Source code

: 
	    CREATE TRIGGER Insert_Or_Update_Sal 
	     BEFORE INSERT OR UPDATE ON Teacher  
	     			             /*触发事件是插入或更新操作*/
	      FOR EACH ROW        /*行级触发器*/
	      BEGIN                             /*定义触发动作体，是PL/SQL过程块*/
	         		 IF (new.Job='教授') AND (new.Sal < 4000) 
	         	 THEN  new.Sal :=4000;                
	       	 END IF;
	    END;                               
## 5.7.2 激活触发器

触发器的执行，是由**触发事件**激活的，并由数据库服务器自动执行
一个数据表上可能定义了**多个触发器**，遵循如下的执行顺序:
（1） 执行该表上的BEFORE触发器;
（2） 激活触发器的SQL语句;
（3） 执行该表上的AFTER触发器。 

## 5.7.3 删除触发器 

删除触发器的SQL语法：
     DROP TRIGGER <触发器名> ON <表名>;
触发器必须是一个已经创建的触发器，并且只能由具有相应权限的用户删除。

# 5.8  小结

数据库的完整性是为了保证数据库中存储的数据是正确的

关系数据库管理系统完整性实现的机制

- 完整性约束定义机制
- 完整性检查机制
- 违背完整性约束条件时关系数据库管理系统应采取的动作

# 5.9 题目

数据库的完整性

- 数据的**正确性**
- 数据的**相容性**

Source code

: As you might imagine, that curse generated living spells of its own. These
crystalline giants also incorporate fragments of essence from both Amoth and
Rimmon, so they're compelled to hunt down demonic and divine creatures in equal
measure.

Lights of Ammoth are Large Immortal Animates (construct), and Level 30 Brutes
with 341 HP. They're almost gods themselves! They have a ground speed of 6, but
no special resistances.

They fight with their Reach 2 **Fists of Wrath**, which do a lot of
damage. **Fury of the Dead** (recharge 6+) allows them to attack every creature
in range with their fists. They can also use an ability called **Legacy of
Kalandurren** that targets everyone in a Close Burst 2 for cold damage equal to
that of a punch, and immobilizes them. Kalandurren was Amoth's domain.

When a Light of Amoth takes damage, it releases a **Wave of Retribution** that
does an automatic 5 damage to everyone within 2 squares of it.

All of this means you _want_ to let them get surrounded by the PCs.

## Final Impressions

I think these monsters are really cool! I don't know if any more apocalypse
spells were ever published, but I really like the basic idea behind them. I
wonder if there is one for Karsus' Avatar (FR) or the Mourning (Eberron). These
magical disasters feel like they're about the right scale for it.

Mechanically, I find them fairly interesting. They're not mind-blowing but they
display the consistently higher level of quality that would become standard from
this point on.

Exercise. Please gather every line in the data above that contains the word "Amoth", and list each one on its own line.

Task response.
crystalline giants also incorporate fragments of essence from both Amoth and
that of a punch, and immobilizes them. Kalandurren was Amoth's domain.
When a Light of Amoth takes damage, it releases a **Wave of Retribution** that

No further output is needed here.